Per l'Italia il bilancio di fine anno è magro. Il 2015 si avvia a chiudersi ben diversamente da come qualcuno raccontava. La ripresa economica ha perso slancio. Non c’è da essere allegri se chiudiamo l’anno con un più zero virgola. Che poi sia 0,7 o 0,8 poco importa perché è comunque troppo poco considerato che questo risultato è conseguito in un quadro congiunturale mai così favorevole: liquidità, tassi a zero, petrolio a prezzi stracciati, cambio che favorisce le esportazioni. Senza questi “aiutini” esterni, si sarebbe ancora in recessione. Altro che “l’Italia è ripartita”!
Quanto alla politica, la spinta propulsiva del governo Renzi sembra essere esaurita. E questo perché la curva discendente è dovuta al fatto che il Paese non ha riacquisito quella fiducia che andava cercando e che per un momento si era illuso di poter ritrovare. Anzi, aumenta il numero di italiani stanchi di sentirsi raccontare che le cose vanno bene.
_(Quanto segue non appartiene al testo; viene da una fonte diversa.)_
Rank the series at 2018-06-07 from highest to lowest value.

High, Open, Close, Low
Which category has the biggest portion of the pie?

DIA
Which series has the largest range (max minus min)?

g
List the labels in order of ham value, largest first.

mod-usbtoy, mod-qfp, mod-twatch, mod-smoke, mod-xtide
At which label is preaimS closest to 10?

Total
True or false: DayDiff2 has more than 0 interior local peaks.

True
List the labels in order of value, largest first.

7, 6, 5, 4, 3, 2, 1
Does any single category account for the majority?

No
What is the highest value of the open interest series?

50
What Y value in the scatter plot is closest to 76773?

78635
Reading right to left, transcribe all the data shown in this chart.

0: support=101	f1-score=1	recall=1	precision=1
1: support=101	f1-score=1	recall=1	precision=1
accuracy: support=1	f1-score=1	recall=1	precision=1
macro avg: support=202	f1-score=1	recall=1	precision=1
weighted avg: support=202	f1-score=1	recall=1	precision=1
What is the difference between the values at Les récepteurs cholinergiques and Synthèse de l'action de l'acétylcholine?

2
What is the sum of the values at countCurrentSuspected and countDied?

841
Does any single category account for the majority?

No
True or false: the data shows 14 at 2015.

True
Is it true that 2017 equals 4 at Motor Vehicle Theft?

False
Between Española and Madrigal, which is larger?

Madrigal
Tuttavia, sarebbe sbagliato vedere solo la parte vuota del bicchiere. Alcune cose sono accadute, e il 2015 è archiviabile come significativamente diverso dal 2008 o dal 2011. Ma, soprattutto, oggi ci sono le condizioni per imprimere velocità al cambiamento e indirizzarlo nella direzione giusta. A una condizione, però: che chi guida il Paese faccia un salto di qualità, che si disponga verso una maturità politica che gli tolga di dosso il vestito stretto della “inevitabilità” e gli faccia indossare quello della “scelta”.
Perché ciò accada, la prima cosa da fare è dismettere quella fastidiosa supponenza nel presentare il proprio lavoro. Per capirci: siamo sicuri che nelle condizioni date non sarebbe comunque stato possibile ottenere un risultato significativamente diverso da quello ottenuto, tuttavia, è un errore e irritante, averlo fatto credere. Invece si è preferito usare con disinvoltura l’effetto annuncio e bollare tutti come gufi coloro che obiettavano.
La seconda cosa da fare è di chiudere in modo anche formale, la stagione della cosiddetta “rottamazione”. Renzi fin qui ha applicato la politica della disintermediazione a tutti i costi. Scelta comprensibile e per molti versi necessaria, ma che per sua natura non può che essere a tempo, poi occorre favorire nuovi momenti e luoghi di aggregazione degli interessi, senza pretendere di esserne in modo diretto ed esclusivo l’unico punto di riferimento. Rompere vecchie incrostazioni non significa disconoscere il valore delle alleanze, e uno statista da un politichetto si distingue anche per la capacità di tessere aggregazioni e costruire sodalizi in modo non strumentale.
L'ultima cosa da fare é conseguente alle prime due: predisporre un programma meno episodico, tanto sul fronte delle questioni interne quanto su quello del posizionamento dell’Italia nelle vicende internazionali, europee e non.
Renzi, dieci anni fa ormai, ha scritto un libro dal titolo: “Tra De Gasperi e gli U2”. Ecco, è più che sufficiente studiare e copiare il primo, quello che lo stesso Renzi, appena trentenne, considerava già un punto di partenza e lasciarsi ispirare dalla filosofia degli U2. Sarebbe di per sé, già un successo. Vedrà, il presidente del Consiglio, che così diventerà il prescelto, e non l’unica scelta.